■ **Extracted data**:
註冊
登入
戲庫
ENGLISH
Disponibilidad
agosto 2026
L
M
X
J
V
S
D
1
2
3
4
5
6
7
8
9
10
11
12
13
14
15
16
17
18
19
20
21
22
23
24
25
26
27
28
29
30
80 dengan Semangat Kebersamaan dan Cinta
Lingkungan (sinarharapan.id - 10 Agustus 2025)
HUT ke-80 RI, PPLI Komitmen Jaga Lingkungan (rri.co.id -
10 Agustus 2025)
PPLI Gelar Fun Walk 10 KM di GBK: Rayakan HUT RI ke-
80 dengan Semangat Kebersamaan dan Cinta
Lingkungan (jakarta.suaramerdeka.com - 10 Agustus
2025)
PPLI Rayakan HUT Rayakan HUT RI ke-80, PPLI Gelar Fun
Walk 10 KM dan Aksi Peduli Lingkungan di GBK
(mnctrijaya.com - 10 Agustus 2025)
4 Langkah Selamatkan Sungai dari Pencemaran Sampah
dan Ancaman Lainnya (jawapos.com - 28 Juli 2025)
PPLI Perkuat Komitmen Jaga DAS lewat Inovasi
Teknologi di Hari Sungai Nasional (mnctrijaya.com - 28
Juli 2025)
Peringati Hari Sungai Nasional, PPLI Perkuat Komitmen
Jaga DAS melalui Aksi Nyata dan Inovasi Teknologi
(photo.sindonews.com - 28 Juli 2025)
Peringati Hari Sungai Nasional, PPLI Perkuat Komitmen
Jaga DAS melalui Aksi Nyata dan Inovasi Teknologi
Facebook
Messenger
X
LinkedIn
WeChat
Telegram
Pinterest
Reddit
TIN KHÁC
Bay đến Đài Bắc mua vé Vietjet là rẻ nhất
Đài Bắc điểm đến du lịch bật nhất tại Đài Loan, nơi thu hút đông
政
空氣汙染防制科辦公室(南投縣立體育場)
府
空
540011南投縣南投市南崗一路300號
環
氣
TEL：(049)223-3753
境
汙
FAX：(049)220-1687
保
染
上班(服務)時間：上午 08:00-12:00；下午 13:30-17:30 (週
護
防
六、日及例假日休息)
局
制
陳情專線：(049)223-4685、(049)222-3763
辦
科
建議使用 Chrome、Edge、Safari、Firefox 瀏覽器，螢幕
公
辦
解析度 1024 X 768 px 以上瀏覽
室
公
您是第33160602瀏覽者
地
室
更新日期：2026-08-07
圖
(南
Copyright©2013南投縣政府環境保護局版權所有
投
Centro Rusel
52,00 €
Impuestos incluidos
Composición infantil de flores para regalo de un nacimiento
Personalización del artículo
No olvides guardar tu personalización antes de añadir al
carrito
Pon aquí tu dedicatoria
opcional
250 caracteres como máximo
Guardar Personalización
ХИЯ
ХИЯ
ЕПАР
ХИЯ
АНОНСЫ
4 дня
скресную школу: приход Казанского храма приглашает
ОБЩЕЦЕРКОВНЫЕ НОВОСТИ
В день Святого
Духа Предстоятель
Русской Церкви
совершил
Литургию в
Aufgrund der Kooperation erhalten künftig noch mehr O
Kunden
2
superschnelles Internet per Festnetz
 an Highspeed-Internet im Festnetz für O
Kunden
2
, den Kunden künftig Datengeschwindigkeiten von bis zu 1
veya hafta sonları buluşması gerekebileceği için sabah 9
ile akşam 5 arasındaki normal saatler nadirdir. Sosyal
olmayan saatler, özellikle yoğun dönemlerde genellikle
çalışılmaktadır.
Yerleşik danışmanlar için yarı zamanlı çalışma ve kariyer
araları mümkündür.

■ **Task to carry out**: Nothing in the data should be left out when you retype it exactly.

■ **Solution to the exercise**:
註冊
登入
戲庫
ENGLISH
Disponibilidad
agosto 2026
L
M
X
J
V
S
D
1
2
3
4
5
6
7
8
9
10
11
12
13
14
15
16
17
18
19
20
21
22
23
24
25
26
27
28
29
30
80 dengan Semangat Kebersamaan dan Cinta
Lingkungan (sinarharapan.id - 10 Agustus 2025)
HUT ke-80 RI, PPLI Komitmen Jaga Lingkungan (rri.co.id -
10 Agustus 2025)
PPLI Gelar Fun Walk 10 KM di GBK: Rayakan HUT RI ke-
80 dengan Semangat Kebersamaan dan Cinta
Lingkungan (jakarta.suaramerdeka.com - 10 Agustus
2025)
PPLI Rayakan HUT Rayakan HUT RI ke-80, PPLI Gelar Fun
Walk 10 KM dan Aksi Peduli Lingkungan di GBK
(mnctrijaya.com - 10 Agustus 2025)
4 Langkah Selamatkan Sungai dari Pencemaran Sampah
dan Ancaman Lainnya (jawapos.com - 28 Juli 2025)
PPLI Perkuat Komitmen Jaga DAS lewat Inovasi
Teknologi di Hari Sungai Nasional (mnctrijaya.com - 28
Juli 2025)
Peringati Hari Sungai Nasional, PPLI Perkuat Komitmen
Jaga DAS melalui Aksi Nyata dan Inovasi Teknologi
(photo.sindonews.com - 28 Juli 2025)
Peringati Hari Sungai Nasional, PPLI Perkuat Komitmen
Jaga DAS melalui Aksi Nyata dan Inovasi Teknologi
Facebook
Messenger
X
LinkedIn
WeChat
Telegram
Pinterest
Reddit
TIN KHÁC
Bay đến Đài Bắc mua vé Vietjet là rẻ nhất
Đài Bắc điểm đến du lịch bật nhất tại Đài Loan, nơi thu hút đông
政
空氣汙染防制科辦公室(南投縣立體育場)
府
空
540011南投縣南投市南崗一路300號
環
氣
TEL：(049)223-3753
境
汙
FAX：(049)220-1687
保
染
上班(服務)時間：上午 08:00-12:00；下午 13:30-17:30 (週
護
防
六、日及例假日休息)
局
制
陳情專線：(049)223-4685、(049)222-3763
辦
科
建議使用 Chrome、Edge、Safari、Firefox 瀏覽器，螢幕
公
辦
解析度 1024 X 768 px 以上瀏覽
室
公
您是第33160602瀏覽者
地
室
更新日期：2026-08-07
圖
(南
Copyright©2013南投縣政府環境保護局版權所有
投
Centro Rusel
52,00 €
Impuestos incluidos
Composición infantil de flores para regalo de un nacimiento
Personalización del artículo
No olvides guardar tu personalización antes de añadir al
carrito
Pon aquí tu dedicatoria
opcional
250 caracteres como máximo
Guardar Personalización
ХИЯ
ХИЯ
ЕПАР
ХИЯ
АНОНСЫ
4 дня
скресную школу: приход Казанского храма приглашает
ОБЩЕЦЕРКОВНЫЕ НОВОСТИ
В день Святого
Духа Предстоятель
Русской Церкви
совершил
Литургию в
Aufgrund der Kooperation erhalten künftig noch mehr O
Kunden
2
superschnelles Internet per Festnetz
 an Highspeed-Internet im Festnetz für O
Kunden
2
, den Kunden künftig Datengeschwindigkeiten von bis zu 1
veya hafta sonları buluşması gerekebileceği için sabah 9
ile akşam 5 arasındaki normal saatler nadirdir. Sosyal
olmayan saatler, özellikle yoğun dönemlerde genellikle
çalışılmaktadır.
Yerleşik danışmanlar için yarı zamanlı çalışma ve kariyer
araları mümkündür.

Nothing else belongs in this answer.